Articolo da condividere al 1000 per cento
Sprofondato, a Capodanno. Dopo essere stato chiuso per sicurezza.
Costo: 13 milioni.
In queste tre frasi si può racchiudere la beffa del viadotto Palermo-Agrigento, “regalo” per l’anno nuovo dell’Italia di quelli vecchi, a imperitura memoria del fatto che non bastano movimenti, annunci e buoni propositi per cambiare un paese in cui il malaffare è la drammatica realtà quotidiana.
Un paese che non ha saputo fare i conti né con la realtà né con le sfide della modernità, rimanendo ancorato a un sistema quasi feudale di regalie e favori, sistema che è cresciuto come un cancro e si è fatto normalità quando normalità non era, poiché non solo illegale, ma a-politico, anti-econimico, anti-moderno.
Ma allora come ha fatto a prosperare nonostante tutto? Perché oggi ci troviamo a dover scegliere se mandare avanti aziende o freelance, non essendo in grado di supportare tutti, anche grazie a quegli evasori oggetto del contestato provvedimento “congelato” dalla maggioranza?

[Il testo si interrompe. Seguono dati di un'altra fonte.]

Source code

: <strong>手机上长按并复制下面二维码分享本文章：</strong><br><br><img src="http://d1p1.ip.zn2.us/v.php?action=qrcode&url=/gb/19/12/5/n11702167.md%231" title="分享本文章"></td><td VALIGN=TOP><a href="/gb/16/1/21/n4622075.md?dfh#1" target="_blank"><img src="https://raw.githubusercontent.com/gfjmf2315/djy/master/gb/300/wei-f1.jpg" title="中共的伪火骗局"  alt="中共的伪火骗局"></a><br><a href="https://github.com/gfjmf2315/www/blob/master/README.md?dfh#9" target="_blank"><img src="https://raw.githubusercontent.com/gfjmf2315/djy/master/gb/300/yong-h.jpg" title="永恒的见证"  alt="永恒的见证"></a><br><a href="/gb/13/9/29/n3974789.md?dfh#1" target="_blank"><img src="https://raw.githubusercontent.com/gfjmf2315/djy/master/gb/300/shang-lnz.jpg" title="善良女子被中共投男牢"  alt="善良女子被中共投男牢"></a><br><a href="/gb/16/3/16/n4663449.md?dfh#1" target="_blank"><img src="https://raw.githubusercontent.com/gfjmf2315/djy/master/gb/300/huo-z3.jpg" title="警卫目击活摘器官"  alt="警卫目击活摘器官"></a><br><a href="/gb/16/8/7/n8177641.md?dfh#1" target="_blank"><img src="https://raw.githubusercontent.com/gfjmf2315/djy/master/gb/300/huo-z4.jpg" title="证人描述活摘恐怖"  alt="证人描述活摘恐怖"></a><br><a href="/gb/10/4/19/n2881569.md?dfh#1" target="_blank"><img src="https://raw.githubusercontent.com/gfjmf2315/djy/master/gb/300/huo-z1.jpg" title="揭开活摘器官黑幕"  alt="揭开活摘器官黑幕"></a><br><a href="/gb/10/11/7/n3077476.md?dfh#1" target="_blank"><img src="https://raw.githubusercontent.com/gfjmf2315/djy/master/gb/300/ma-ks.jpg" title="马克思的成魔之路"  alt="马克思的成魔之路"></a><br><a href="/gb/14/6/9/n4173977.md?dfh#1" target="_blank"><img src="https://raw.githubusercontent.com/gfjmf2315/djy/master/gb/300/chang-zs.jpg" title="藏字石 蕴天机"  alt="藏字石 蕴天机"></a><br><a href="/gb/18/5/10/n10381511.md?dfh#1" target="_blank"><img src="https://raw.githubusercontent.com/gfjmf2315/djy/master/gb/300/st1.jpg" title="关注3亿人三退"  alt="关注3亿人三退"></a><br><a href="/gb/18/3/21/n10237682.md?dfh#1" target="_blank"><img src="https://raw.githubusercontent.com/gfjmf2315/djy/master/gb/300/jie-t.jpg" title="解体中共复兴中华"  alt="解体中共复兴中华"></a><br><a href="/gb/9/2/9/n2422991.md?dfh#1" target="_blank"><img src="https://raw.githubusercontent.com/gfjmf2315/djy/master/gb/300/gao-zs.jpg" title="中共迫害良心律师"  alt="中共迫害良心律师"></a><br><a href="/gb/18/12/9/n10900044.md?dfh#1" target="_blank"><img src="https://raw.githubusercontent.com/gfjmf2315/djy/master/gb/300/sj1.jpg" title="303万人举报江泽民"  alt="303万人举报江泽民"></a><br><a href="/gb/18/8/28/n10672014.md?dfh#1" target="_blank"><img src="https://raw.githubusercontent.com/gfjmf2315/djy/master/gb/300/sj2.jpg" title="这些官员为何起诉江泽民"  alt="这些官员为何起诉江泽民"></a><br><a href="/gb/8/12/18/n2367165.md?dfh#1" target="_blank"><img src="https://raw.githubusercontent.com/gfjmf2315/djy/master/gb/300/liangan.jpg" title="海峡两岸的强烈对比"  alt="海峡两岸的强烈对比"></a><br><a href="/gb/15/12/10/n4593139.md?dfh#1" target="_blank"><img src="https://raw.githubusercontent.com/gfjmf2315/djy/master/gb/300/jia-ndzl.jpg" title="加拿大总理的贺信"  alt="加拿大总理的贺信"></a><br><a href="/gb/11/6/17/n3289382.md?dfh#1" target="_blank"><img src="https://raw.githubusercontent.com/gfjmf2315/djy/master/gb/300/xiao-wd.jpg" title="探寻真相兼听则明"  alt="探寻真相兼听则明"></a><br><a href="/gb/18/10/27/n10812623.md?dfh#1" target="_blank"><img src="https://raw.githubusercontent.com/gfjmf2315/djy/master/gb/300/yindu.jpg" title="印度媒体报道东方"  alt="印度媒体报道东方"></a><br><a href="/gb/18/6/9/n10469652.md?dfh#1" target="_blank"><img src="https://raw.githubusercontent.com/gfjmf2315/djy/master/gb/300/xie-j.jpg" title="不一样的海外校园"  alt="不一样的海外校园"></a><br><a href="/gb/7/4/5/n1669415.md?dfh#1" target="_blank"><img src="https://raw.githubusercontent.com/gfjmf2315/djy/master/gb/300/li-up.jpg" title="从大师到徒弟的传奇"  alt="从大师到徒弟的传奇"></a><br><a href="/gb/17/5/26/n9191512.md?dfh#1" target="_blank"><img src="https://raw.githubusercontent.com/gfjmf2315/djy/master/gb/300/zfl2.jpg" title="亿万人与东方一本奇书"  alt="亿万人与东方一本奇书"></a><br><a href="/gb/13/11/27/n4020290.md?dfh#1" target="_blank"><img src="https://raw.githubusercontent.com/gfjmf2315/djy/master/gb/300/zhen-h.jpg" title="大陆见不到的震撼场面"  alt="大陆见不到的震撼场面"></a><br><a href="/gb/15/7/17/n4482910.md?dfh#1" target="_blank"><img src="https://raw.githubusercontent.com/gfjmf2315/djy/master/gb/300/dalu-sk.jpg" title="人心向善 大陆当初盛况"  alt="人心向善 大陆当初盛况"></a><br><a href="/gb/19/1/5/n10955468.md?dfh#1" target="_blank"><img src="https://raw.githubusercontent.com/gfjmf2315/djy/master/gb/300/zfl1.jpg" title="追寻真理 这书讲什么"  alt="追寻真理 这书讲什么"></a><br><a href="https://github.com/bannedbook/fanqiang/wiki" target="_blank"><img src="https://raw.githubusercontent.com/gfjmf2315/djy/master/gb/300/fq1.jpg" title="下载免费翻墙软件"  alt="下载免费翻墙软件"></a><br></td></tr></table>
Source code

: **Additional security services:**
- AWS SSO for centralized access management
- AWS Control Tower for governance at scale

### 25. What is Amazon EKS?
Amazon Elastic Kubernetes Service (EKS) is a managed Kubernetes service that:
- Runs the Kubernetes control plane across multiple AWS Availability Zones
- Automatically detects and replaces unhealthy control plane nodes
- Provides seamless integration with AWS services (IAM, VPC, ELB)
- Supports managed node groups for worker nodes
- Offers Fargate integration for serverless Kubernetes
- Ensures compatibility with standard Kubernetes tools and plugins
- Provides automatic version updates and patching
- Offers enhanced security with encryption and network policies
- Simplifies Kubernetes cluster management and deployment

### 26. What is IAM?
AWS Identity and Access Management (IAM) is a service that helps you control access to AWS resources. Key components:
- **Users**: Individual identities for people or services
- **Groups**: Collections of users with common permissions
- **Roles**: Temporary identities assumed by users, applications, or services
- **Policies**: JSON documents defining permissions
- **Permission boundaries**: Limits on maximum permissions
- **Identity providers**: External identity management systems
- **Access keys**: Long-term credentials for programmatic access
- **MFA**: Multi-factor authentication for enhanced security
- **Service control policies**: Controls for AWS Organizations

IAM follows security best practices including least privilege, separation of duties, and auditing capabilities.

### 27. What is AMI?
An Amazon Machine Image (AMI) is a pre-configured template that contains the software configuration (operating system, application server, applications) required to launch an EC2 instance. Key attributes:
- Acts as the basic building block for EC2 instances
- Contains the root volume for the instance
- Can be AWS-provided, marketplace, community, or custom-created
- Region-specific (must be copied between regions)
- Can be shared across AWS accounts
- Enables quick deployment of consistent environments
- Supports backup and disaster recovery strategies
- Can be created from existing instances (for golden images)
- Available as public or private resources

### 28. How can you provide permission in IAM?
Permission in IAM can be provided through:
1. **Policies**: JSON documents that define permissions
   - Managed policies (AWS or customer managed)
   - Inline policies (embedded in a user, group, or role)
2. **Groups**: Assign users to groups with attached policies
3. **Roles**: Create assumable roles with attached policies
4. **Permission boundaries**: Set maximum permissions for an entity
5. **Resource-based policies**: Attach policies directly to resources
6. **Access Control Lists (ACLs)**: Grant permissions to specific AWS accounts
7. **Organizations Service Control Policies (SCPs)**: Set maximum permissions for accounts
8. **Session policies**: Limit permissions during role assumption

Perché siamo ridotti così?
Siamo ridotti così perché quel sistema lo abbiamo usato anche noi. Anche se, quando lo abbiamo fatto, a noi sembrava piccolo. Un aiuto per trovare lavoro, una via facile per la visita all’Ospedale, e via dicendo. In fondo per sopravvivere, bisognava fare così.
O forse così era più facile fare.
E anno dopo anno, favore dopo favore, il cancro è diventato così grosso che, emerso, è risultato straniante: la mafia di Roma, strade che crollano dopo 10 giorni, provvedimenti senza padre e intere generazioni costrette a combattere fra loro.
Ma noi dove eravamo?
Mentre tutto ciò accadeva, come ci ribellavamo a questo sistema?
Quando abbiamo detto “no” nella vita reale, e non solo condividendo un link indignato di Facebook?
Scandalizzarsi oggi per l’estremizzazione di cose che conoscevamo tutti, e ora sono solo diventate giganti, è quantomeno ipocrita.
E francamente simili schiaffi in faccia non solo ce li meritiamo, ma probabilmente ci servono.
Perché a Capodanno su quella strada non c’era nessuno, per fortuna.
Ma vogliamo davvero aspettare il morto per capire che questo Paese non cambierà mai se non cambiamo prima noi che ci abitiamo dentro?